[Records drawn from a dataset]
........

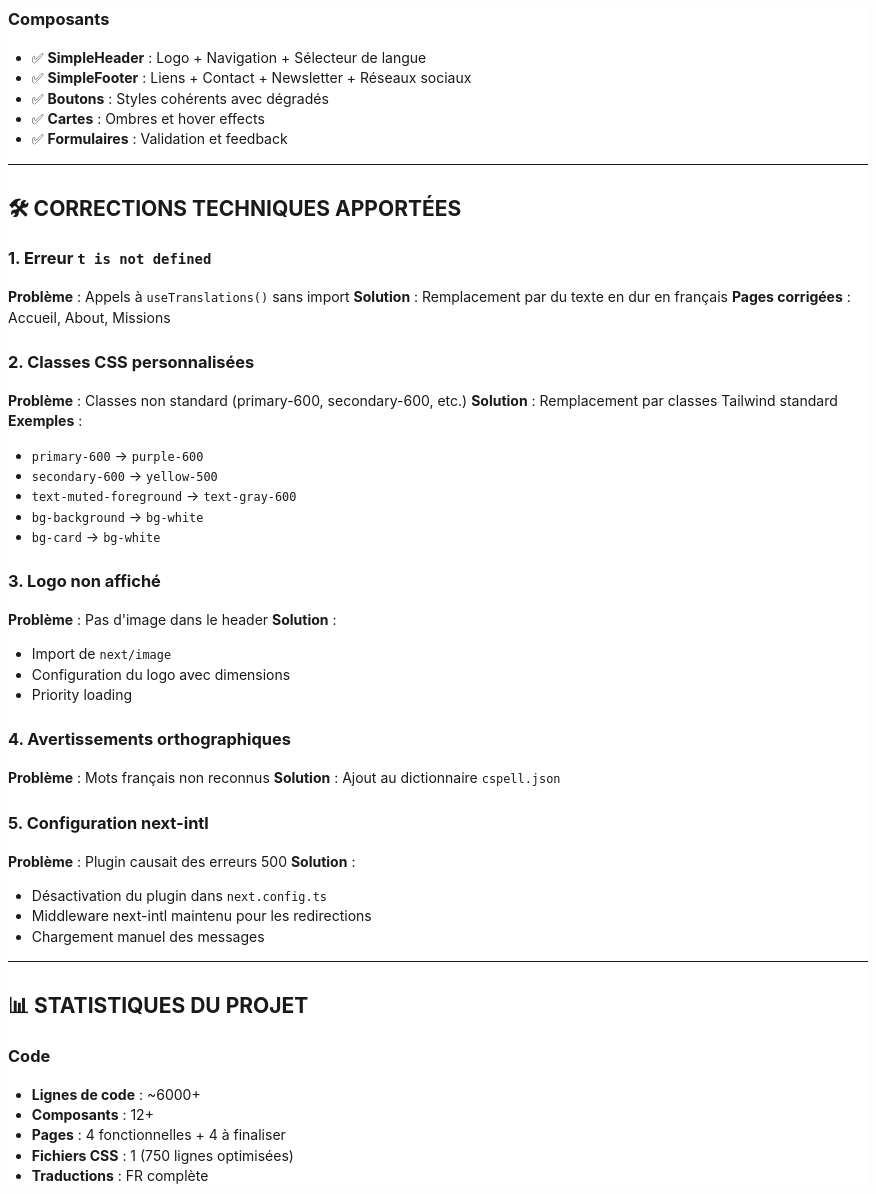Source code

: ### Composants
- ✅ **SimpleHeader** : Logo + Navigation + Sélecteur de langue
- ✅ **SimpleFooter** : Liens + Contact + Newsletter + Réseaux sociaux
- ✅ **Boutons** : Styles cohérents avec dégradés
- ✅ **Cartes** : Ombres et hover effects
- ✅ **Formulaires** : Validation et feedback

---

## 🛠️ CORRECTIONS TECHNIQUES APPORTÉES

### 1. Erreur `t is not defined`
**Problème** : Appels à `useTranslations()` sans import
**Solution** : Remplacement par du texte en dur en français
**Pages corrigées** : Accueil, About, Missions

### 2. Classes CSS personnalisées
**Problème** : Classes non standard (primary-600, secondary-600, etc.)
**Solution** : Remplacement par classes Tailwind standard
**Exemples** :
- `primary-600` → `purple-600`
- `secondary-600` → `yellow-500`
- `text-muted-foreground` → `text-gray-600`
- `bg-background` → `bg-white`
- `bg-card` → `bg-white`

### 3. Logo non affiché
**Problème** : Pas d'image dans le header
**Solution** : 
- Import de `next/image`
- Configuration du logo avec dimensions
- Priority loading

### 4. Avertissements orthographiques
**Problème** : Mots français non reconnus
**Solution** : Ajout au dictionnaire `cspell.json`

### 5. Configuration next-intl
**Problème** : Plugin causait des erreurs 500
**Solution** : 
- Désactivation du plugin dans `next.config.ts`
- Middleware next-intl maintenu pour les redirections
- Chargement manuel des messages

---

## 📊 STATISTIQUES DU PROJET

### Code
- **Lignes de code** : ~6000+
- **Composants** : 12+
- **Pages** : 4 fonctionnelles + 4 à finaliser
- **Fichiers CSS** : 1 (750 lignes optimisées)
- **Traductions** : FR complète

........

* **Problem statement**
With the pictures omitted, restate every entry above word for word.

* **Solution below**
Source code

: ### Composants
- ✅ **SimpleHeader** : Logo + Navigation + Sélecteur de langue
- ✅ **SimpleFooter** : Liens + Contact + Newsletter + Réseaux sociaux
- ✅ **Boutons** : Styles cohérents avec dégradés
- ✅ **Cartes** : Ombres et hover effects
- ✅ **Formulaires** : Validation et feedback

---

## 🛠️ CORRECTIONS TECHNIQUES APPORTÉES

### 1. Erreur `t is not defined`
**Problème** : Appels à `useTranslations()` sans import
**Solution** : Remplacement par du texte en dur en français
**Pages corrigées** : Accueil, About, Missions

### 2. Classes CSS personnalisées
**Problème** : Classes non standard (primary-600, secondary-600, etc.)
**Solution** : Remplacement par classes Tailwind standard
**Exemples** :
- `primary-600` → `purple-600`
- `secondary-600` → `yellow-500`
- `text-muted-foreground` → `text-gray-600`
- `bg-background` → `bg-white`
- `bg-card` → `bg-white`

### 3. Logo non affiché
**Problème** : Pas d'image dans le header
**Solution** : 
- Import de `next/image`
- Configuration du logo avec dimensions
- Priority loading

### 4. Avertissements orthographiques
**Problème** : Mots français non reconnus
**Solution** : Ajout au dictionnaire `cspell.json`

### 5. Configuration next-intl
**Problème** : Plugin causait des erreurs 500
**Solution** : 
- Désactivation du plugin dans `next.config.ts`
- Middleware next-intl maintenu pour les redirections
- Chargement manuel des messages

---

## 📊 STATISTIQUES DU PROJET

### Code
- **Lignes de code** : ~6000+
- **Composants** : 12+
- **Pages** : 4 fonctionnelles + 4 à finaliser
- **Fichiers CSS** : 1 (750 lignes optimisées)
- **Traductions** : FR complète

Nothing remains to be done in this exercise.